Search engines can be compelled to remove illegal sites from results
Ottawa, Canada and London, UK, 28th June 2017 – In a landmark ruling, the Supreme Court of Canada has today issued a judgment confirming that Canadian courts have the power to compel search engines to take effective action to remove illegal sites from their search results both in Canada and worldwide.
In the case, which was brought by Canadian firm, Equustek, a Canadian court had ordered Google to eliminate from its search results websites that illegally sell goods violating Equustek’s trade secrets. After Equustek won the case in the lower courts, Google appealed the case to the Supreme Court.
Music industry organisations from around world intervened to support Equustek’s case that Google must take on the responsibility to ensure it is not directing users to illegal sites. These included: IFPI, representing the recorded music industry worldwide; Music Canada, representing the Canadian recording industry; WIN, representing the global independent music industry, ICMP, representing music publishers and CISAC, representing authors and composers globally.
In its decision today, the Supreme Court found in favour of Equustek and upheld the lower courts’ decisions ordering Google to remove links to the illegal sites both in Canada and worldwide.
Frances Moore, IFPI CEO, commented on the case: “Canada’s highest court has handed down a decision that is very good news for rights holders both in Canada and around the world. Whilst this was not a music piracy case, search engines play a prominent role in directing users to illegal content online including illegal music sites.
“If the digital economy is to grow to its full potential, online intermediaries, including search engines, must play their part by ensuring that their services are not used to facilitate the infringement of intellectual property rights.”

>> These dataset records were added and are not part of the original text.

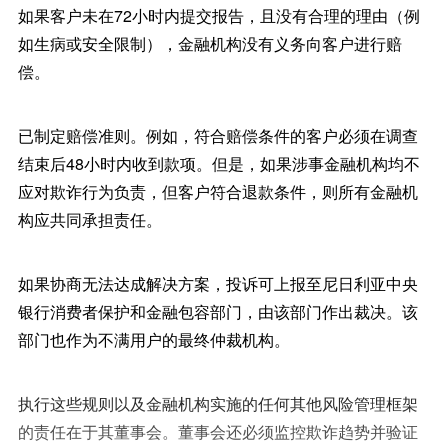
如果客户未在72小时内提交报告，且没有合理的理由（例
如生病或安全限制），金融机构没有义务向客户进行赔
偿。
已制定赔偿准则。例如，符合赔偿条件的客户必须在调查
结束后48小时内收到款项。但是，如果涉事金融机构均不
应对欺诈行为负责，但客户符合退款条件，则所有金融机
构应共同承担责任。
如果协商无法达成解决方案，投诉可上报至尼日利亚中央
银行消费者保护和金融包容部门，由该部门作出裁决。该
部门也作为不满用户的最终仲裁机构。
执行这些规则以及金融机构实施的任何其他风险管理框架
的责任在于其董事会。董事会还必须监控欺诈趋势并验证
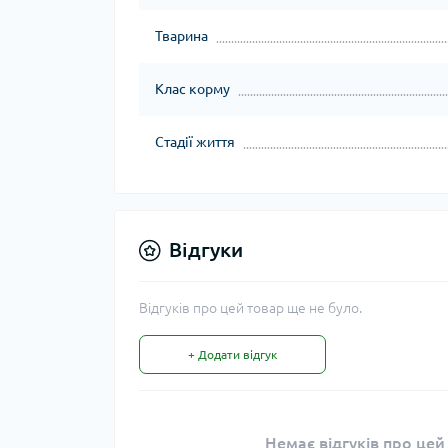
Тварина
Клас корму
Стадії життя
Відгуки
Відгуків про цей товар ще не було.
+ Додати відгук
Немає відгуків про цей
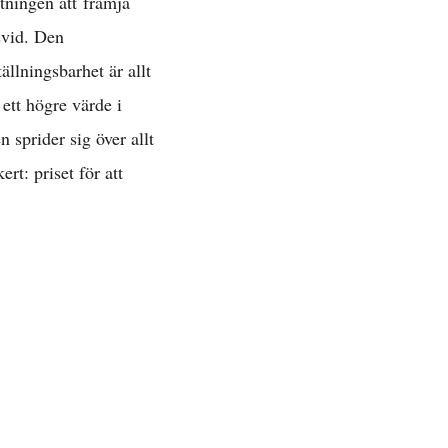
ntningen att främja
svid. Den
llningsbarhet är allt
 ett högre värde i
 »
 sprider sig över allt
rt: priset för att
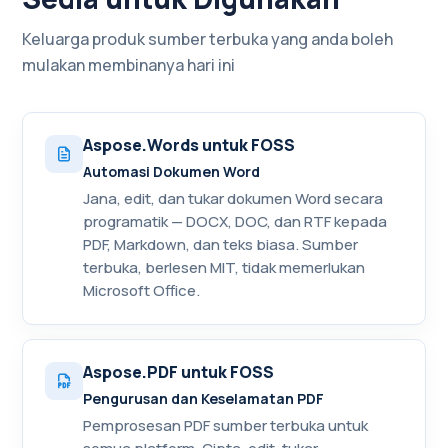
Keluarga produk sumber terbuka yang anda boleh
mulakan membinanya hari ini
Aspose.Words untuk FOSS
Automasi Dokumen Word
Jana, edit, dan tukar dokumen Word secara
programatik — DOCX, DOC, dan RTF kepada
PDF, Markdown, dan teks biasa. Sumber
terbuka, berlesen MIT, tidak memerlukan
Microsoft Office.
Aspose.PDF untuk FOSS
Pengurusan dan Keselamatan PDF
Pemprosesan PDF sumber terbuka untuk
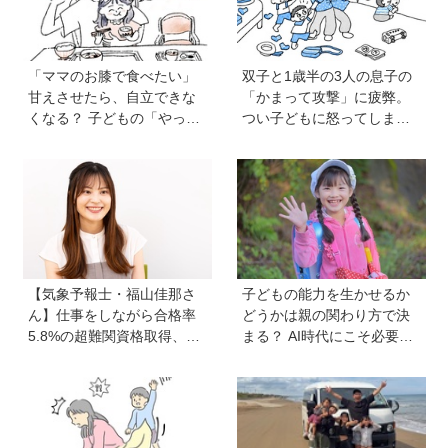
「ママのお膝で食べたい」
双子と1歳半の3人の息子の
甘えさせたら、自立できな
「かまって攻撃」に疲弊。
くなる？ 子どもの「やっ
つい子どもに怒ってしまい
て」に向き合うときの小さ
自己嫌悪の日々です【愛子
な姿勢《モンテッソーリ教
先生の子育てお悩み相談
師の子育てエッセイ》vol.7
室】
【気象予報士・福山佳那さ
子どもの能力を生かせるか
ん】仕事をしながら合格率
どうかは親の関わり方で決
5.8%の超難関資格取得、さ
まる？ AI時代にこそ必要な
らに東大大学院へ。「安心
コミュニケーションスキル
できる場所」をつくってく
の伸ばし方と「愛される人
れた両親のもとで挑戦し続
格」の育み方
ける心が育った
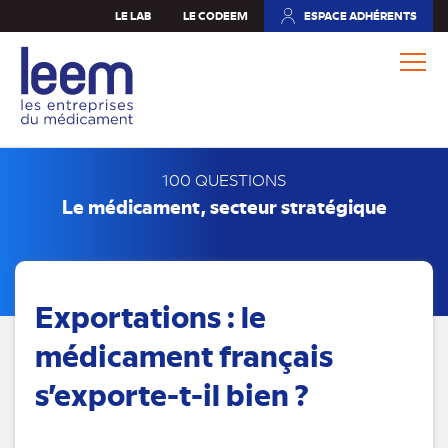
Aller
LE LAB
LE CODEEM
ESPACE ADHÉRENTS
(NOUVEL
au
ONGLET)
contenu
principal
100 QUESTIONS
Le médicament, secteur stratégique
Exportations : le
médicament français
s’exporte-t-il bien ?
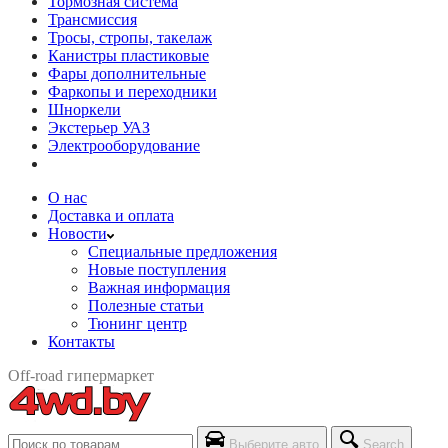
Тормозная система
Трансмиссия
Тросы, стропы, такелаж
Канистры пластиковые
Фары дополнительные
Фаркопы и переходники
Шноркели
Экстерьер УАЗ
Электрооборудование
О нас
Доставка и оплата
Новости
Специальные предложения
Новые поступления
Важная информация
Полезные статьи
Тюнинг центр
Контакты
Off-road гипермаркет
Выберите авто
Search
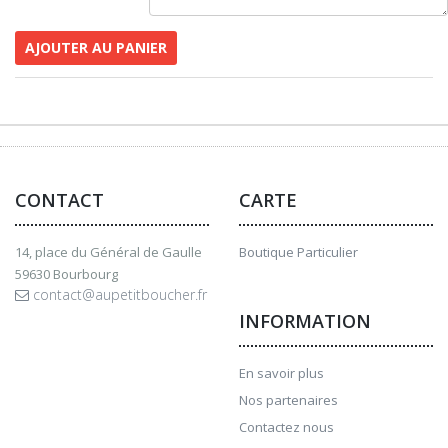
AJOUTER AU PANIER
CONTACT
CARTE
14, place du Général de Gaulle
Boutique Particulier
59630 Bourbourg
contact@aupetitboucher.fr
INFORMATION
En savoir plus
Nos partenaires
Contactez nous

Alison Wenham, WIN CEO added: “This decision represents an important step towards a fair internet for consumers and rights owners. Common sense has finally prevailed.”
Coco Carmona, ICMP Director General, commented: “Creators and rights holders are completely dependent on the effective enforcement of intellectual property rights. Search engines, as gatekeepers of the Internet, should play a key role in ensuring that IPR infringements do not occur and this decision from the Canadian Supreme Court recognises this role. ICMP therefore welcomes this ruling and hopes it will help curb online infringement and ultimately help to protect the livelihoods of composers, songwriters, artists and their business partners, in Canada and across the world.”
Gadi Oron, Director-General of CISAC, said: “This is an important decision for the creative industries, copyright holders and the digital economy. It serves as a strong reminder that the success of creators in the digital world depends on the responsibility of online intermediaries to deter unlicensed use of creative works. Search engines are the gateway to the online market and as such, should help prevent access to infringing content.”